# Problem requirements:
A word-for-word repetition of all the entries is needed.

# The data:
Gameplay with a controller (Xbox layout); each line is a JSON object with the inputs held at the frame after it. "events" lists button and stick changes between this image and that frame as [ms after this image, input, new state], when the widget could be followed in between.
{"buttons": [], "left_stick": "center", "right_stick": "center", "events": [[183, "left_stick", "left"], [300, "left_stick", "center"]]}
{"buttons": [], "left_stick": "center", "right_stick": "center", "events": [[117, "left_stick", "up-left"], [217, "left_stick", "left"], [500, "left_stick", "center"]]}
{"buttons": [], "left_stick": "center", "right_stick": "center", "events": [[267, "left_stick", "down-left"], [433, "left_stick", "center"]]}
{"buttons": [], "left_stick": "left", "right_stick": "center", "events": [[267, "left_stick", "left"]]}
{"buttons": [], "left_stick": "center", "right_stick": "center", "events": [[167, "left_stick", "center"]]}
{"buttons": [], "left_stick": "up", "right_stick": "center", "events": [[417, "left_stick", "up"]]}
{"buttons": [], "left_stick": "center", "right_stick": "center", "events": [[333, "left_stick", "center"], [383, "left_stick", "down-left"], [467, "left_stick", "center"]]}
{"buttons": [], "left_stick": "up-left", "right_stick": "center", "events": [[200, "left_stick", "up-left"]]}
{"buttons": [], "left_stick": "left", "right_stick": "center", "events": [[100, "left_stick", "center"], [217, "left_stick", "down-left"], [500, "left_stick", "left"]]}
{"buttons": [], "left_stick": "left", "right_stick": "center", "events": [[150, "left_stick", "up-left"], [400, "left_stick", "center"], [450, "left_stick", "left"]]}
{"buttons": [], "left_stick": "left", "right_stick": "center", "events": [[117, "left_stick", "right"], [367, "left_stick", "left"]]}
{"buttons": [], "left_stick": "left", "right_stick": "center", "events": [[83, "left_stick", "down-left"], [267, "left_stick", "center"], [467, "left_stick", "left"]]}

# Task solution:
Gameplay with a controller (Xbox layout); each line is a JSON object with the inputs held at the frame after it. "events" lists button and stick changes between this image and that frame as [ms after this image, input, new state], when the widget could be followed in between.
{"buttons": [], "left_stick": "center", "right_stick": "center", "events": [[183, "left_stick", "left"], [300, "left_stick", "center"]]}
{"buttons": [], "left_stick": "center", "right_stick": "center", "events": [[117, "left_stick", "up-left"], [217, "left_stick", "left"], [500, "left_stick", "center"]]}
{"buttons": [], "left_stick": "center", "right_stick": "center", "events": [[267, "left_stick", "down-left"], [433, "left_stick", "center"]]}
{"buttons": [], "left_stick": "left", "right_stick": "center", "events": [[267, "left_stick", "left"]]}
{"buttons": [], "left_stick": "center", "right_stick": "center", "events": [[167, "left_stick", "center"]]}
{"buttons": [], "left_stick": "up", "right_stick": "center", "events": [[417, "left_stick", "up"]]}
{"buttons": [], "left_stick": "center", "right_stick": "center", "events": [[333, "left_stick", "center"], [383, "left_stick", "down-left"], [467, "left_stick", "center"]]}
{"buttons": [], "left_stick": "up-left", "right_stick": "center", "events": [[200, "left_stick", "up-left"]]}
{"buttons": [], "left_stick": "left", "right_stick": "center", "events": [[100, "left_stick", "center"], [217, "left_stick", "down-left"], [500, "left_stick", "left"]]}
{"buttons": [], "left_stick": "left", "right_stick": "center", "events": [[150, "left_stick", "up-left"], [400, "left_stick", "center"], [450, "left_stick", "left"]]}
{"buttons": [], "left_stick": "left", "right_stick": "center", "events": [[117, "left_stick", "right"], [367, "left_stick", "left"]]}
{"buttons": [], "left_stick": "left", "right_stick": "center", "events": [[83, "left_stick", "down-left"], [267, "left_stick", "center"], [467, "left_stick", "left"]]}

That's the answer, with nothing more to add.